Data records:
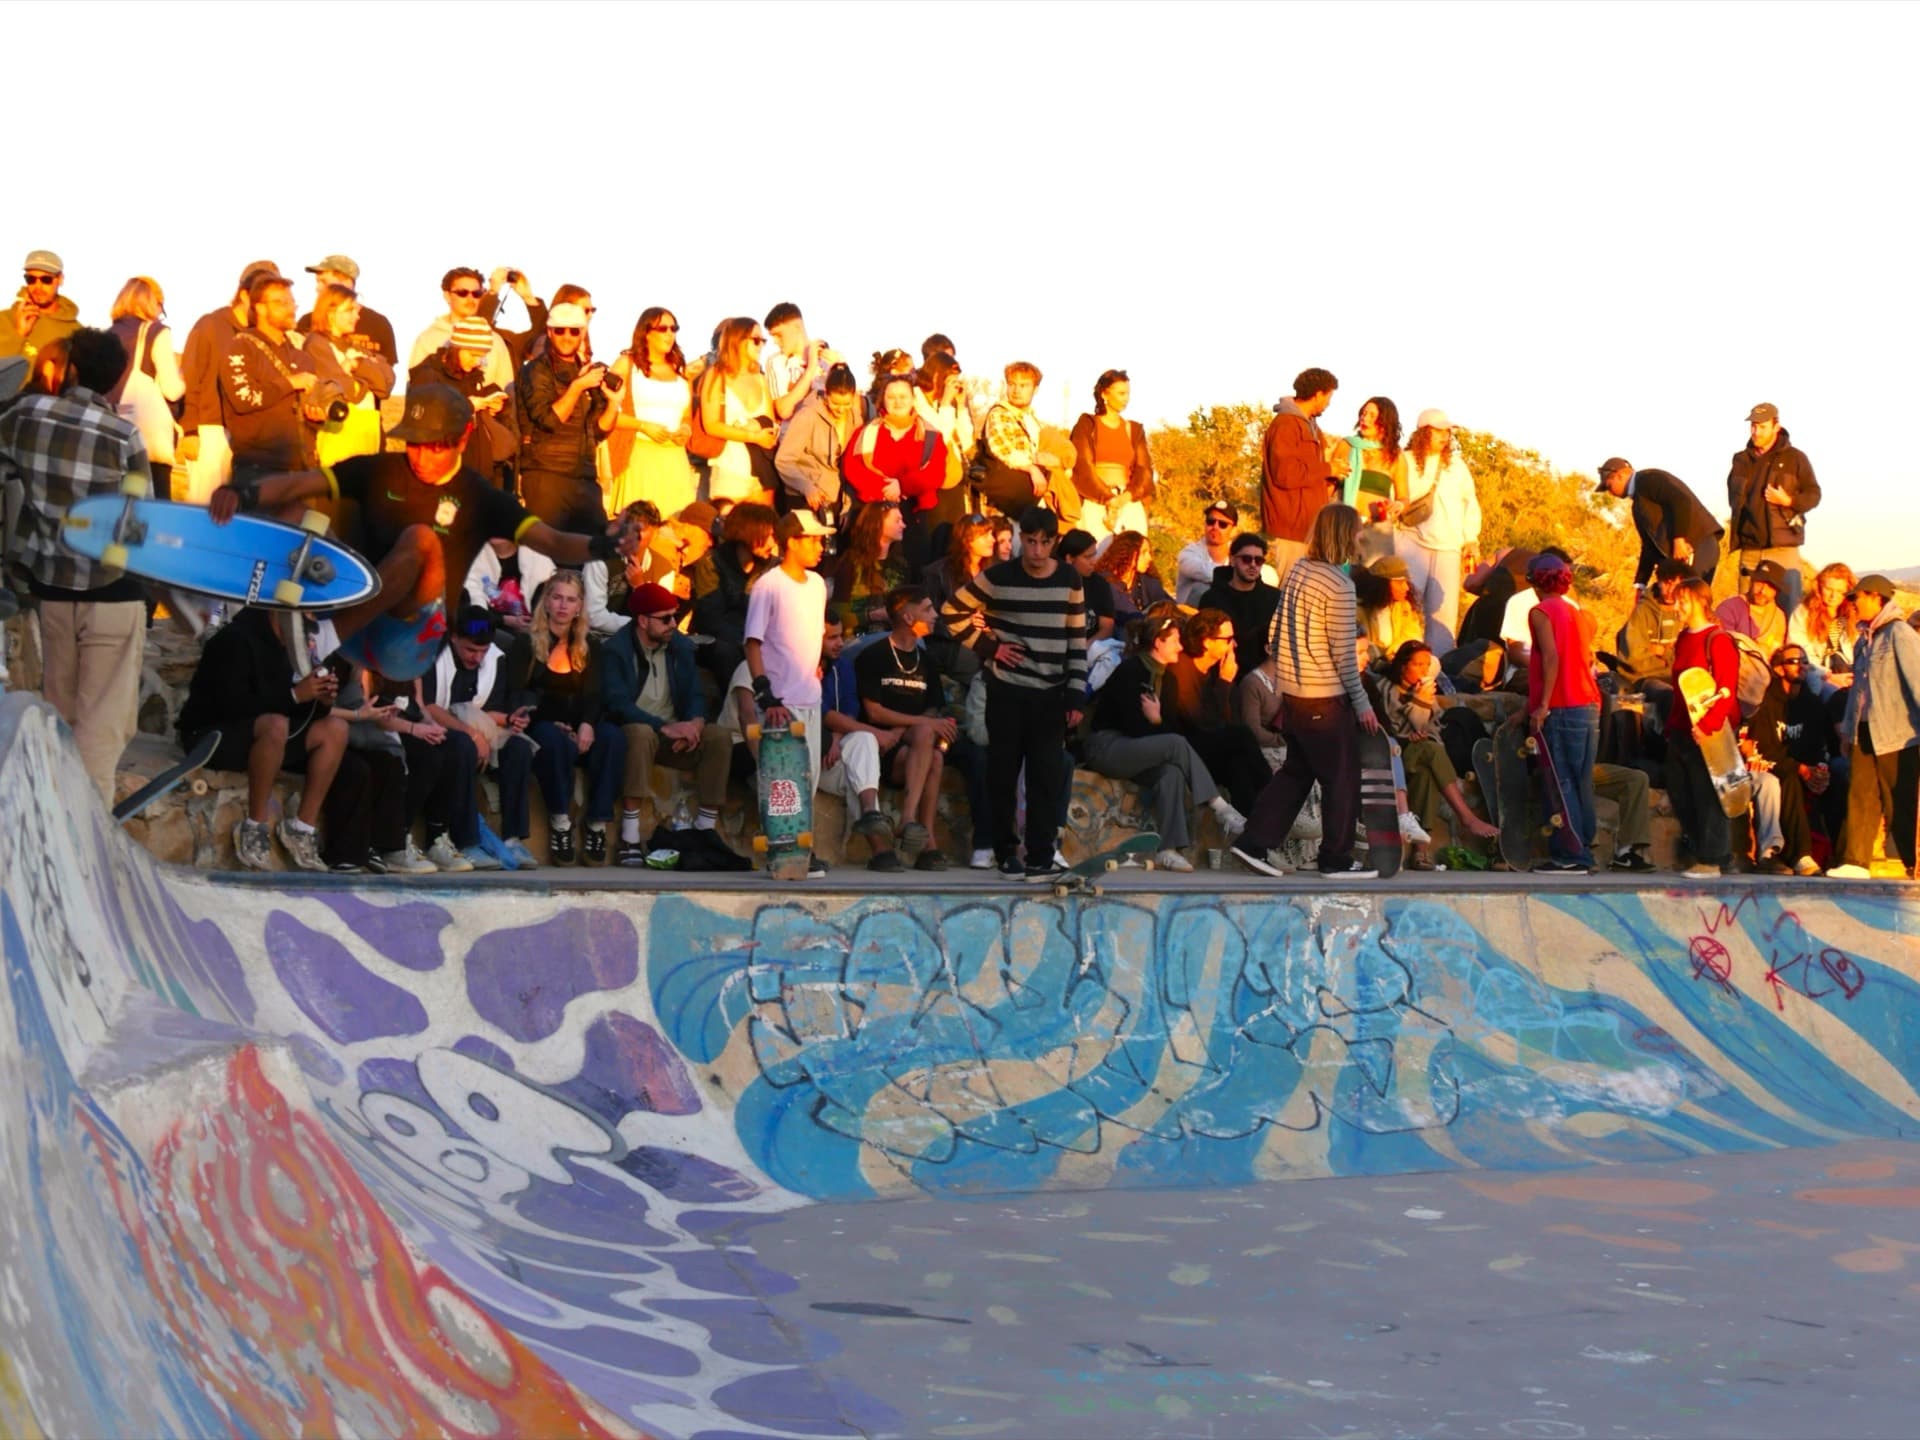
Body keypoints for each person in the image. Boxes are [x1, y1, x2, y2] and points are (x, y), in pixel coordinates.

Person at [213, 384, 632, 683]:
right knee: (293, 508)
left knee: (421, 538)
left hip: (412, 639)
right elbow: (296, 484)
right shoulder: (379, 469)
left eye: (435, 446)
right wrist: (242, 492)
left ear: (463, 438)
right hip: (360, 618)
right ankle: (237, 605)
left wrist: (602, 544)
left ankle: (323, 636)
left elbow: (553, 542)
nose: (422, 456)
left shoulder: (480, 496)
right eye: (414, 444)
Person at [0, 327, 150, 803]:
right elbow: (141, 524)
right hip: (113, 594)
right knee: (101, 736)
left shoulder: (25, 415)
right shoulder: (124, 434)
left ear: (73, 370)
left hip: (52, 592)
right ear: (114, 381)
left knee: (60, 722)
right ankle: (88, 851)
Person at [1229, 504, 1380, 879]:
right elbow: (1344, 654)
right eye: (1357, 531)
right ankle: (1336, 859)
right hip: (1324, 697)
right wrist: (1362, 704)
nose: (1361, 537)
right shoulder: (1340, 584)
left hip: (1294, 694)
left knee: (1298, 772)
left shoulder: (1298, 571)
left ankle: (1253, 843)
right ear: (1345, 534)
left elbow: (1277, 630)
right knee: (1342, 779)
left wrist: (1286, 682)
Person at [941, 504, 1087, 878]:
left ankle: (1040, 855)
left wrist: (1075, 695)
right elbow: (952, 612)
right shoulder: (999, 576)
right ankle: (1006, 853)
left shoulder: (1070, 579)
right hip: (1006, 690)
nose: (1036, 551)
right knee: (1002, 775)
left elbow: (1076, 639)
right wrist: (990, 647)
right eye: (1030, 542)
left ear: (1054, 543)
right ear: (1021, 540)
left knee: (1045, 777)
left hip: (1051, 692)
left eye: (1044, 543)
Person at [174, 609, 345, 872]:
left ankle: (302, 829)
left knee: (335, 728)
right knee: (275, 726)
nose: (308, 633)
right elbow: (234, 706)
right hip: (211, 736)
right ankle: (254, 826)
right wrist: (295, 696)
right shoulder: (234, 640)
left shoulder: (288, 648)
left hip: (263, 736)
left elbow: (290, 708)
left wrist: (321, 700)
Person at [1085, 614, 1247, 872]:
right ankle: (1220, 806)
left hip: (1138, 751)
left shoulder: (1168, 679)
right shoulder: (1131, 670)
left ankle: (1168, 850)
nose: (1181, 647)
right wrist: (1156, 720)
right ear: (1158, 643)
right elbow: (1134, 728)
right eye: (1175, 641)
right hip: (1107, 746)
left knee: (1170, 773)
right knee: (1173, 743)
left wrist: (1158, 719)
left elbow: (1170, 727)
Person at [498, 571, 624, 865]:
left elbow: (594, 695)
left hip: (580, 725)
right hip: (544, 724)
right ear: (547, 602)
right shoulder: (526, 643)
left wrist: (587, 725)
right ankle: (560, 823)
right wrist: (550, 720)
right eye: (557, 598)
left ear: (580, 605)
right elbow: (518, 693)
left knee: (613, 738)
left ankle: (596, 822)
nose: (563, 606)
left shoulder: (590, 645)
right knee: (553, 740)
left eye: (570, 600)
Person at [603, 582, 732, 864]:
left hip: (675, 734)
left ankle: (705, 831)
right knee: (639, 734)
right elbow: (617, 704)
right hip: (638, 731)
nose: (673, 624)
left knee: (719, 737)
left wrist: (694, 724)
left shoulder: (680, 646)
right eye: (665, 618)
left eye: (674, 616)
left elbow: (695, 695)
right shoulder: (617, 650)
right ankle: (629, 836)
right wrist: (664, 726)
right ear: (642, 620)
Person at [744, 511, 837, 876]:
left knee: (808, 779)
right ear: (792, 542)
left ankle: (802, 850)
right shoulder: (769, 585)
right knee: (783, 782)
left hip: (809, 696)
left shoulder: (817, 585)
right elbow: (753, 643)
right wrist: (766, 696)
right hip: (781, 701)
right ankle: (780, 854)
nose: (819, 546)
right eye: (812, 539)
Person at [852, 588, 956, 869]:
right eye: (927, 609)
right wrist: (903, 730)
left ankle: (913, 825)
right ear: (908, 617)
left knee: (935, 753)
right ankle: (924, 838)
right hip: (882, 747)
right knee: (926, 735)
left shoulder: (927, 660)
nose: (935, 615)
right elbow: (873, 711)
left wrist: (921, 724)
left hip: (914, 749)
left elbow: (933, 707)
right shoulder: (874, 655)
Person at [1516, 554, 1604, 873]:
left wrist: (1542, 706)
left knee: (1560, 779)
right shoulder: (1577, 612)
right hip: (1588, 704)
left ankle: (1570, 854)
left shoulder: (1540, 612)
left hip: (1563, 706)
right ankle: (1585, 845)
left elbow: (1551, 660)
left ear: (1536, 582)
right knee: (1581, 781)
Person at [411, 606, 518, 870]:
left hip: (476, 725)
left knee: (518, 749)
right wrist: (471, 733)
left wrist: (510, 719)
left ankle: (513, 839)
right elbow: (430, 705)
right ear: (455, 638)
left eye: (483, 651)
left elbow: (492, 709)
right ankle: (462, 839)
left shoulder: (495, 659)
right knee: (462, 748)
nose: (477, 658)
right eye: (471, 650)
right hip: (430, 725)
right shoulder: (435, 653)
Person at [1828, 575, 1920, 880]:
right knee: (1860, 794)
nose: (1853, 604)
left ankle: (1907, 861)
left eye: (1858, 598)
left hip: (1898, 731)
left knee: (1899, 799)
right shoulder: (1864, 640)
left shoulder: (1900, 633)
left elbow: (1917, 682)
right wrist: (1847, 730)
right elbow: (1858, 691)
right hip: (1864, 730)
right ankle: (1856, 861)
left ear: (1876, 597)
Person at [1379, 641, 1501, 868]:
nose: (1423, 670)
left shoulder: (1425, 688)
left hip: (1420, 755)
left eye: (1427, 664)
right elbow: (1405, 727)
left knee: (1427, 773)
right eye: (1417, 664)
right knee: (1431, 750)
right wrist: (1420, 701)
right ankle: (1467, 817)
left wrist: (1423, 703)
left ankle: (1421, 850)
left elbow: (1429, 728)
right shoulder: (1387, 690)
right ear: (1403, 666)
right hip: (1393, 755)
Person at [518, 302, 626, 533]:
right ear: (549, 332)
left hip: (584, 476)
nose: (567, 336)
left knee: (594, 552)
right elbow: (548, 419)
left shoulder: (589, 372)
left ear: (582, 333)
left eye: (574, 330)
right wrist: (577, 386)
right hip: (546, 474)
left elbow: (599, 431)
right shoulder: (536, 370)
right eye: (560, 330)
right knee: (545, 557)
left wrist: (614, 403)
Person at [178, 260, 278, 502]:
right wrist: (190, 430)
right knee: (204, 505)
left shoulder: (262, 337)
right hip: (210, 430)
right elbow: (191, 376)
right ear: (244, 295)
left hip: (244, 437)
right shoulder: (211, 325)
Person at [221, 273, 335, 476]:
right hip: (258, 469)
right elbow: (244, 399)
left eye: (292, 302)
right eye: (281, 302)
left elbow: (306, 416)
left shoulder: (302, 358)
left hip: (302, 468)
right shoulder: (241, 346)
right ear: (260, 307)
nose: (290, 308)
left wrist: (315, 418)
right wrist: (290, 382)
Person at [1158, 609, 1270, 815]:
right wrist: (1224, 683)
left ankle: (1252, 836)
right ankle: (1274, 794)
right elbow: (1199, 722)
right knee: (1241, 736)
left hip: (1208, 747)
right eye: (1227, 639)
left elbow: (1227, 720)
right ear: (1207, 641)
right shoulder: (1181, 669)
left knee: (1238, 766)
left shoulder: (1215, 671)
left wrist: (1225, 683)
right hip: (1184, 748)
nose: (1233, 645)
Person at [1666, 578, 1742, 879]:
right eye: (1676, 600)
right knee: (1682, 792)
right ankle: (1703, 852)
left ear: (1701, 602)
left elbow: (1726, 690)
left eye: (1683, 600)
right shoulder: (1684, 638)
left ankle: (1712, 857)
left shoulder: (1718, 640)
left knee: (1709, 794)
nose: (1678, 607)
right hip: (1681, 730)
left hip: (1709, 733)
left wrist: (1707, 725)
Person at [1743, 643, 1836, 877]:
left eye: (1805, 661)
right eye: (1794, 661)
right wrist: (1800, 768)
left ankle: (1841, 857)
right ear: (1778, 668)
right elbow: (1764, 748)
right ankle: (1801, 856)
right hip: (1774, 767)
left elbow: (1818, 746)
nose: (1802, 666)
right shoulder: (1765, 702)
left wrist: (1819, 769)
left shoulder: (1812, 704)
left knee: (1841, 781)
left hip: (1803, 767)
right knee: (1790, 780)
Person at [1396, 409, 1481, 650]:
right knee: (1406, 608)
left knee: (1443, 613)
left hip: (1449, 547)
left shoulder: (1457, 465)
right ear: (1424, 433)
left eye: (1447, 432)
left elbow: (1470, 502)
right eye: (1438, 431)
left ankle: (1441, 669)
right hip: (1411, 542)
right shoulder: (1407, 460)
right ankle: (1402, 662)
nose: (1445, 437)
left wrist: (1470, 539)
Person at [601, 306, 696, 519]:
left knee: (675, 525)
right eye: (663, 328)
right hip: (639, 455)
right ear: (646, 332)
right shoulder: (627, 364)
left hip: (674, 457)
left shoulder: (680, 369)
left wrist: (685, 428)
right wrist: (643, 425)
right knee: (640, 529)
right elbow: (606, 413)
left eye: (674, 328)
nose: (670, 333)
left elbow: (686, 415)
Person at [1727, 403, 1818, 618]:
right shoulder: (1740, 460)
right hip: (1750, 549)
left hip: (1783, 548)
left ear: (1776, 426)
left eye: (1762, 426)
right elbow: (1734, 499)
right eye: (1753, 426)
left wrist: (1789, 501)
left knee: (1789, 612)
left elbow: (1814, 494)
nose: (1756, 432)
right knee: (1746, 615)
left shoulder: (1796, 458)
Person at [408, 316, 519, 489]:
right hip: (443, 474)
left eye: (481, 357)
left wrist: (492, 407)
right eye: (472, 354)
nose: (476, 361)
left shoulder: (472, 376)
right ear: (456, 347)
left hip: (476, 472)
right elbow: (423, 421)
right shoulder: (427, 375)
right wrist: (468, 406)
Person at [1595, 458, 1723, 587]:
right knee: (1676, 600)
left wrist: (1679, 540)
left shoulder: (1648, 479)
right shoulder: (1638, 505)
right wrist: (1640, 583)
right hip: (1683, 555)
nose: (1610, 493)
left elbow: (1681, 501)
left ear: (1619, 475)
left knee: (1690, 599)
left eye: (1608, 486)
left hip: (1697, 544)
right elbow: (1649, 547)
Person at [303, 283, 395, 462]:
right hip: (337, 441)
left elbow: (386, 384)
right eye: (349, 310)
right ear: (330, 313)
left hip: (365, 440)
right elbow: (343, 389)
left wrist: (356, 365)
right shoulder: (316, 345)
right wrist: (367, 380)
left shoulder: (356, 349)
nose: (357, 315)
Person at [1260, 367, 1337, 577]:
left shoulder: (1309, 425)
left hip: (1308, 529)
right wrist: (1329, 468)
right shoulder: (1285, 425)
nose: (1329, 403)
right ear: (1318, 393)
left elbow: (1308, 473)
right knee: (1289, 592)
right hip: (1291, 529)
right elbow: (1285, 474)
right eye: (1328, 397)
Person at [104, 276, 186, 473]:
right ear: (151, 302)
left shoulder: (105, 335)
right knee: (149, 499)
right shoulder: (155, 332)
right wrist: (185, 378)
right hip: (144, 441)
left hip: (109, 433)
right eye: (160, 306)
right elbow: (172, 390)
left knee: (118, 500)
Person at [692, 501, 778, 685]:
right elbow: (711, 618)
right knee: (726, 652)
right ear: (747, 534)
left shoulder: (774, 567)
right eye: (767, 536)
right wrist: (748, 642)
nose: (772, 543)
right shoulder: (712, 563)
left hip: (759, 639)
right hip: (722, 641)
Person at [843, 375, 946, 524]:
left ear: (913, 399)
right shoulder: (866, 433)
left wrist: (902, 486)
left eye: (903, 397)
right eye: (891, 397)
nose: (898, 402)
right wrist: (884, 489)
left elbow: (936, 474)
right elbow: (852, 468)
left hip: (915, 513)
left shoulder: (931, 435)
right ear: (883, 399)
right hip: (875, 512)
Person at [1069, 370, 1154, 542]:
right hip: (1096, 501)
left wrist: (1126, 497)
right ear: (1104, 394)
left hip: (1127, 500)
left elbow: (1144, 469)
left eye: (1128, 393)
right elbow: (1082, 464)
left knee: (1133, 555)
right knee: (1096, 554)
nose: (1126, 398)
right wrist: (1108, 498)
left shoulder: (1134, 429)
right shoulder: (1088, 425)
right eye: (1121, 393)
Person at [977, 362, 1066, 519]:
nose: (1016, 390)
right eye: (1012, 384)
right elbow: (1003, 449)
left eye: (1023, 385)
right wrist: (1032, 469)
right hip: (1006, 501)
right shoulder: (1000, 413)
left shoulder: (1034, 421)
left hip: (1029, 498)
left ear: (1035, 389)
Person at [773, 360, 858, 520]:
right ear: (826, 393)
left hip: (837, 499)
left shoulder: (855, 418)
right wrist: (806, 487)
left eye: (846, 404)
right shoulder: (808, 415)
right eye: (835, 403)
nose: (841, 409)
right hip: (806, 498)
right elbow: (784, 460)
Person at [408, 267, 514, 388]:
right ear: (447, 296)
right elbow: (416, 390)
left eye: (476, 294)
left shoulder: (495, 341)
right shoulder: (427, 340)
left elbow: (507, 389)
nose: (470, 299)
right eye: (462, 293)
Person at [583, 499, 669, 634]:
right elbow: (594, 615)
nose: (637, 536)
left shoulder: (663, 568)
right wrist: (637, 626)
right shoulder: (600, 560)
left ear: (655, 532)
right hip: (598, 637)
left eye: (644, 530)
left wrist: (640, 588)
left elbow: (662, 617)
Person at [1338, 396, 1406, 561]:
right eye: (1363, 413)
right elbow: (1328, 486)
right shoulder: (1346, 445)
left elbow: (1404, 496)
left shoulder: (1395, 455)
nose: (1364, 418)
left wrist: (1399, 505)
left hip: (1377, 531)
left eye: (1372, 415)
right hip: (1344, 526)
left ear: (1385, 422)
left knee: (1375, 581)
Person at [912, 351, 975, 530]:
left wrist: (961, 406)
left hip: (951, 481)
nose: (953, 386)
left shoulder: (944, 404)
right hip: (928, 484)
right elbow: (938, 439)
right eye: (950, 381)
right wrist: (946, 403)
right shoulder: (915, 399)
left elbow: (966, 439)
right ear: (938, 376)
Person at [826, 501, 909, 634]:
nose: (903, 525)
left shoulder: (900, 565)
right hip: (856, 640)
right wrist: (871, 615)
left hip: (891, 638)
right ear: (878, 524)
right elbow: (837, 617)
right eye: (897, 521)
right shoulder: (851, 563)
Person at [297, 254, 398, 363]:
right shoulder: (306, 322)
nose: (317, 288)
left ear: (346, 283)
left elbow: (387, 372)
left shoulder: (378, 324)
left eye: (324, 282)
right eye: (317, 282)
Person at [1787, 561, 1858, 694]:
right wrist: (1827, 676)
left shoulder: (1853, 614)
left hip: (1850, 674)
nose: (1833, 596)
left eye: (1840, 592)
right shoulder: (1804, 613)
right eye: (1828, 589)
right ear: (1819, 587)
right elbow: (1800, 652)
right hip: (1817, 675)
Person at [1, 249, 79, 369]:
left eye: (46, 280)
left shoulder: (75, 332)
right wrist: (18, 335)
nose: (38, 286)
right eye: (31, 279)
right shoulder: (4, 319)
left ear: (60, 279)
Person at [764, 302, 835, 424]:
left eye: (778, 335)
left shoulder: (827, 357)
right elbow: (784, 410)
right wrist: (810, 370)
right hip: (794, 437)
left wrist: (842, 365)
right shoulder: (776, 362)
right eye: (773, 337)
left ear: (797, 327)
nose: (775, 342)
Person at [477, 267, 551, 374]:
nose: (471, 299)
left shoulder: (510, 342)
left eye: (476, 294)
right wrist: (493, 291)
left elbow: (543, 334)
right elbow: (479, 328)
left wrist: (529, 298)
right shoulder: (464, 337)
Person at [1094, 530, 1171, 624]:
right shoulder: (1106, 581)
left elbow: (1166, 602)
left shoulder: (1146, 580)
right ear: (1127, 553)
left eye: (1149, 552)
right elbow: (1129, 614)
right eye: (1144, 552)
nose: (1149, 558)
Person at [1717, 558, 1790, 657]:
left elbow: (1776, 654)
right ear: (1752, 581)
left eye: (1770, 587)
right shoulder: (1729, 608)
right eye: (1759, 583)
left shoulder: (1779, 618)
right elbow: (1722, 648)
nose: (1762, 591)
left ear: (1777, 591)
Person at [1175, 499, 1241, 604]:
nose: (1215, 527)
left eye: (1222, 524)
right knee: (1202, 588)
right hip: (1190, 617)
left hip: (1225, 617)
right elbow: (1207, 572)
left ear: (1234, 530)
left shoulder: (1239, 556)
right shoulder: (1189, 553)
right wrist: (1239, 576)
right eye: (1210, 521)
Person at [1362, 555, 1425, 662]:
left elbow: (1413, 635)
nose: (1406, 587)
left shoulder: (1404, 606)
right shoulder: (1359, 610)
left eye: (1406, 582)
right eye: (1400, 583)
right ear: (1383, 584)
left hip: (1398, 660)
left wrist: (1395, 653)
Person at [1058, 529, 1116, 644]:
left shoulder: (1099, 585)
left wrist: (1083, 649)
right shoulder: (1052, 582)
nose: (1093, 562)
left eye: (1094, 555)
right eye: (1087, 557)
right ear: (1069, 558)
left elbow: (1107, 627)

Work order: Your answer should consist only of the lines from the one with "right wrist: (1239, 576)" through the last line of the entries above, retyped exactly.

Answer:
right wrist: (1239, 576)
right eye: (1210, 521)
Person at [1362, 555, 1425, 662]:
left elbow: (1413, 635)
nose: (1406, 587)
left shoulder: (1404, 606)
right shoulder: (1359, 610)
left eye: (1406, 582)
right eye: (1400, 583)
right ear: (1383, 584)
left hip: (1398, 660)
left wrist: (1395, 653)
Person at [1058, 529, 1116, 644]:
left shoulder: (1099, 585)
left wrist: (1083, 649)
right shoulder: (1052, 582)
nose: (1093, 562)
left eye: (1094, 555)
right eye: (1087, 557)
right ear: (1069, 558)
left elbow: (1107, 627)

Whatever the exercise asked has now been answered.